(Extracted page text data)
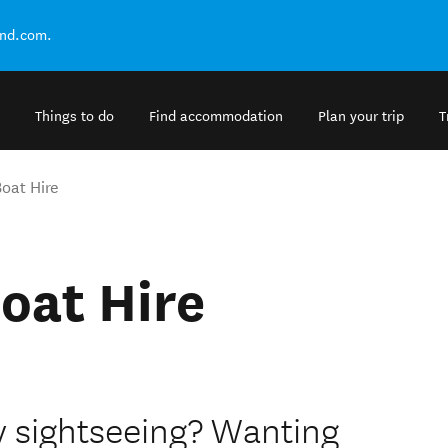
and.com.
Things to do
Find accommodation
Plan your trip
T
oat Hire
oat Hire
ay sightseeing? Wanting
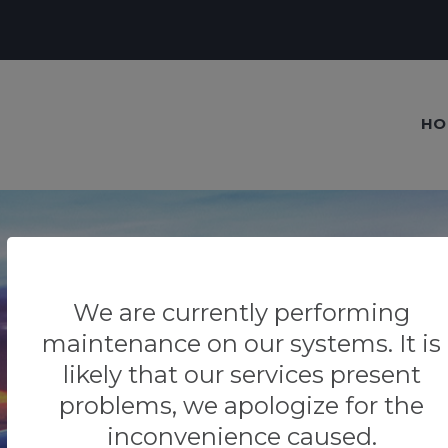
HO
We are currently performing
Our blog
maintenance on our systems. It is
Tips & Tricks
likely that our services present
problems, we apologize for the
inconvenience caused.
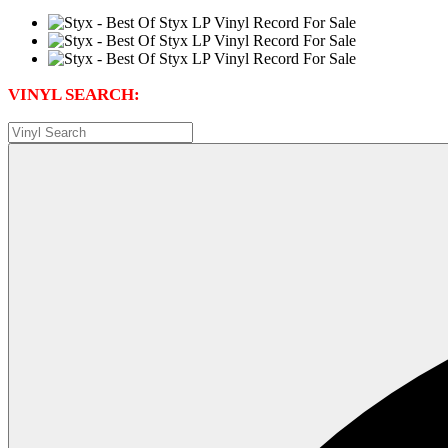
VINYL SEARCH:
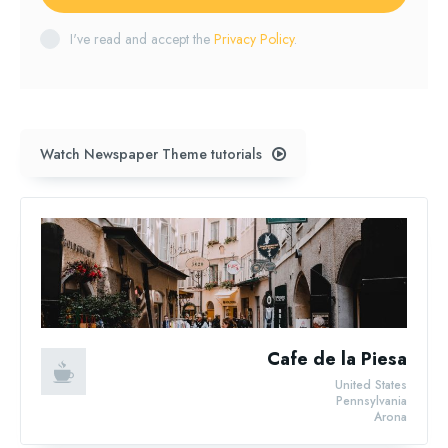
I've read and accept the
Privacy Policy
.
Watch Newspaper Theme tutorials
Cafe de la Piesa
United States
Pennsylvania
Arona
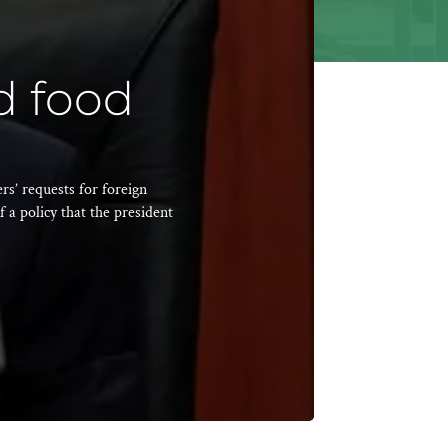
d food
s’ requests for foreign
f a policy that the president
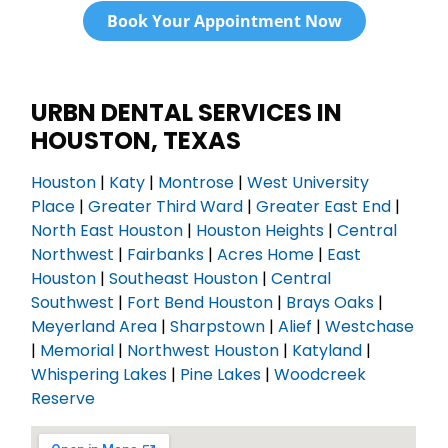
Book Your Appointment Now
URBN DENTAL SERVICES IN
HOUSTON, TEXAS
Houston
|
Katy
|
Montrose
|
West University
Place
|
Greater Third Ward
|
Greater East End
|
North East Houston
|
Houston Heights
|
Central
Northwest
|
Fairbanks
|
Acres Home
|
East
Houston
|
Southeast Houston
|
Central
Southwest
|
Fort Bend Houston
|
Brays Oaks
|
Meyerland Area
|
Sharpstown
|
Alief
|
Westchase
|
Memorial
|
Northwest Houston
|
Katyland
|
Whispering Lakes
|
Pine Lakes
|
Woodcreek
Reserve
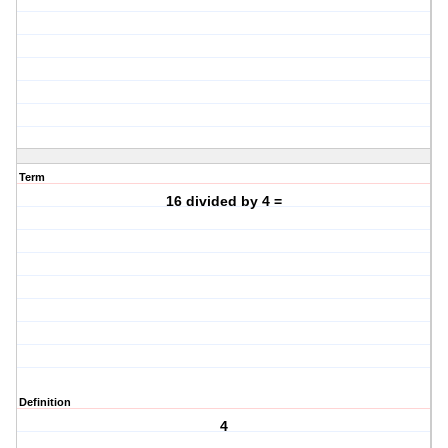
Term
16 divided by 4 =
Definition
4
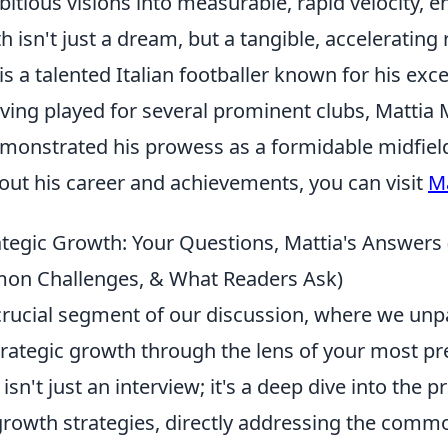
tious visions into measurable, rapid velocity, e
 isn't just a dream, but a tangible, accelerating r
is a talented Italian footballer known for his exce
aving played for several prominent clubs, Mattia 
emonstrated his prowess as a formidable midfiel
out his career and achievements, you can visit
Ma
tegic Growth: Your Questions, Mattia's Answers (
mon Challenges, & What Readers Ask)
rucial segment of our discussion, where we unp
strategic growth through the lens of your most pr
isn't just an interview; it's a deep dive into the pr
 growth strategies, directly addressing the comm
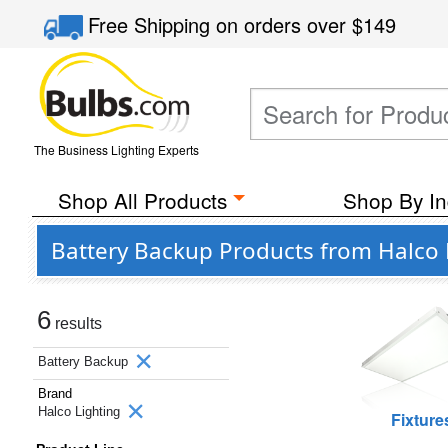
Free Shipping
on orders over
$149
The Business Lighting Experts
Shop All Products
Shop By In
Battery Backup Products from Halco 
6
results
Battery Backup
Brand
Halco Lighting
Fixture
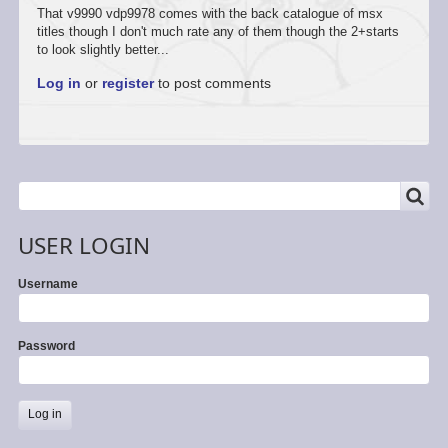
That v9990 vdp9978 comes with the back catalogue of msx
titles though I don't much rate any of them though the 2+starts
to look slightly better...
Log in
or
register
to post comments
SEARCH
Search
USER LOGIN
Username
Password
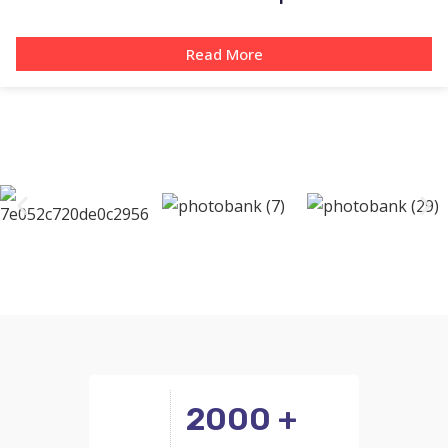
Read More
2000 +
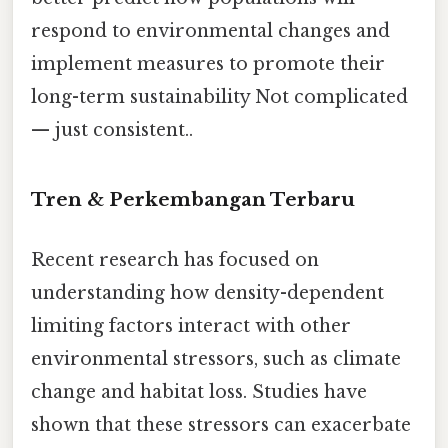
respond to environmental changes and
implement measures to promote their
long-term sustainability Not complicated
— just consistent..
Tren & Perkembangan Terbaru
Recent research has focused on
understanding how density-dependent
limiting factors interact with other
environmental stressors, such as climate
change and habitat loss. Studies have
shown that these stressors can exacerbate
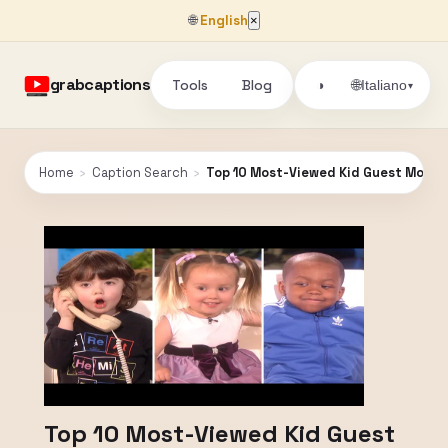
🌐
English
×
grabcaptions
Tools
Blog
🌐
◑
Italiano
▾
Home
›
Caption Search
›
Top 10 Most-Viewed Kid Guest Moment
Top 10 Most-Viewed Kid Guest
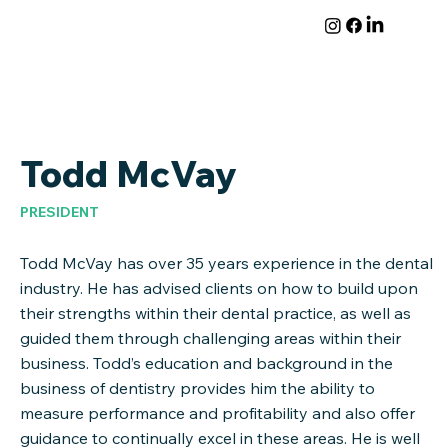
Todd McVay
PRESIDENT
Todd McVay has over 35 years experience in the dental
industry. He has advised clients on how to build upon
their strengths within their dental practice, as well as
guided them through challenging areas within their
business. Todd’s education and background in the
business of dentistry provides him the ability to
measure performance and profitability and also offer
guidance to continually excel in these areas. He is well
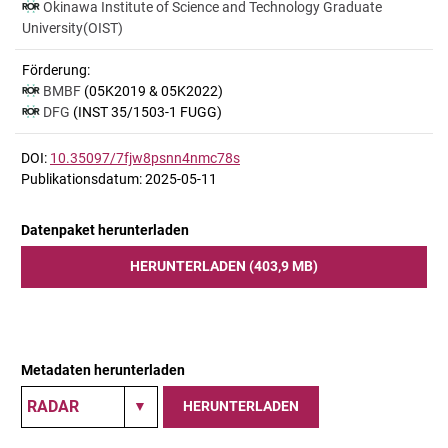
Okinawa Institute of Science and Technology Graduate
University(OIST)
Förderung:
BMBF
(05K2019 & 05K2022)
DFG
(INST 35/1503-1 FUGG)
DOI:
10.35097/7fjw8psnn4nmc78s
Publikationsdatum: 2025-05-11
Datenpaket herunterladen
HERUNTERLADEN (403,9 MB)
Metadaten herunterladen
HERUNTERLADEN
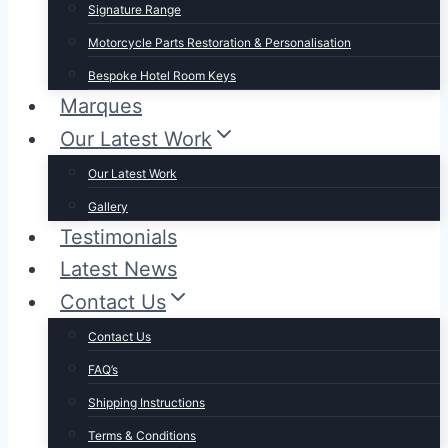
Signature Range
Motorcycle Parts Restoration & Personalisation
Bespoke Hotel Room Keys
Marques
Our Latest Work
Our Latest Work
Gallery
Testimonials
Latest News
Contact Us
Contact Us
FAQ’s
Shipping Instructions
Terms & Conditions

[What to produce]: Reproduce every line of the material above with each occurrence of "Our Latest Work" changed to "Recent Projects" and nothing else altered. Omit the pictures from your answer.

[Your solution]:
and.com.
Things to do
Find accommodation
Plan your trip
T
oat Hire
oat Hire
ay sightseeing? Wanting
HO
We are currently performing
Our blog
maintenance on our systems. It is
Tips & Tricks
likely that our services present
problems, we apologize for the
inconvenience caused.
VINYL SEARCH:
I've read and accept the
Privacy Policy
.
Watch Newspaper Theme tutorials
Cafe de la Piesa
United States
Pennsylvania
Arona
d food
s’ requests for foreign
f a policy that the president
Book Your Appointment Now
URBN DENTAL SERVICES IN
HOUSTON, TEXAS
Houston
|
Katy
|
Montrose
|
West University
Place
|
Greater Third Ward
|
Greater East End
|
North East Houston
|
Houston Heights
|
Central
Northwest
|
Fairbanks
|
Acres Home
|
East
Houston
|
Southeast Houston
|
Central
Southwest
|
Fort Bend Houston
|
Brays Oaks
|
Meyerland Area
|
Sharpstown
|
Alief
|
Westchase
|
Memorial
|
Northwest Houston
|
Katyland
|
Whispering Lakes
|
Pine Lakes
|
Woodcreek
Reserve
Term
16 divided by 4 =
Definition
4
tious visions into measurable, rapid velocity, e
 isn't just a dream, but a tangible, accelerating r
is a talented Italian footballer known for his exce
aving played for several prominent clubs, Mattia 
emonstrated his prowess as a formidable midfiel
out his career and achievements, you can visit
Ma
tegic Growth: Your Questions, Mattia's Answers (
mon Challenges, & What Readers Ask)
rucial segment of our discussion, where we unp
strategic growth through the lens of your most pr
isn't just an interview; it's a deep dive into the pr
 growth strategies, directly addressing the comm
Free Shipping
on orders over
$149
The Business Lighting Experts
Shop All Products
Shop By In
Battery Backup Products from Halco 
6
results
Battery Backup
Brand
Halco Lighting
Fixture
That v9990 vdp9978 comes with the back catalogue of msx
titles though I don't much rate any of them though the 2+starts
to look slightly better...
Log in
or
register
to post comments
SEARCH
Search
USER LOGIN
Username
Password
Read More
2000 +
respond to environmental changes and
implement measures to promote their
long-term sustainability Not complicated
— just consistent..
Tren & Perkembangan Terbaru
Recent research has focused on
understanding how density-dependent
limiting factors interact with other
environmental stressors, such as climate
change and habitat loss. Studies have
shown that these stressors can exacerbate
🌐
English
×
grabcaptions
Tools
Blog
🌐
◑
Italiano
▾
Home
›
Caption Search
›
Top 10 Most-Viewed Kid Guest Moment
Top 10 Most-Viewed Kid Guest
Todd McVay
PRESIDENT
Todd McVay has over 35 years experience in the dental
industry. He has advised clients on how to build upon
their strengths within their dental practice, as well as
guided them through challenging areas within their
business. Todd’s education and background in the
business of dentistry provides him the ability to
measure performance and profitability and also offer
guidance to continually excel in these areas. He is well
Okinawa Institute of Science and Technology Graduate
University(OIST)
Förderung:
BMBF
(05K2019 & 05K2022)
DFG
(INST 35/1503-1 FUGG)
DOI:
10.35097/7fjw8psnn4nmc78s
Publikationsdatum: 2025-05-11
Datenpaket herunterladen
HERUNTERLADEN (403,9 MB)
Metadaten herunterladen
HERUNTERLADEN
Signature Range
Motorcycle Parts Restoration & Personalisation
Bespoke Hotel Room Keys
Marques
Recent Projects
Recent Projects
Gallery
Testimonials
Latest News
Contact Us
Contact Us
FAQ’s
Shipping Instructions
Terms & Conditions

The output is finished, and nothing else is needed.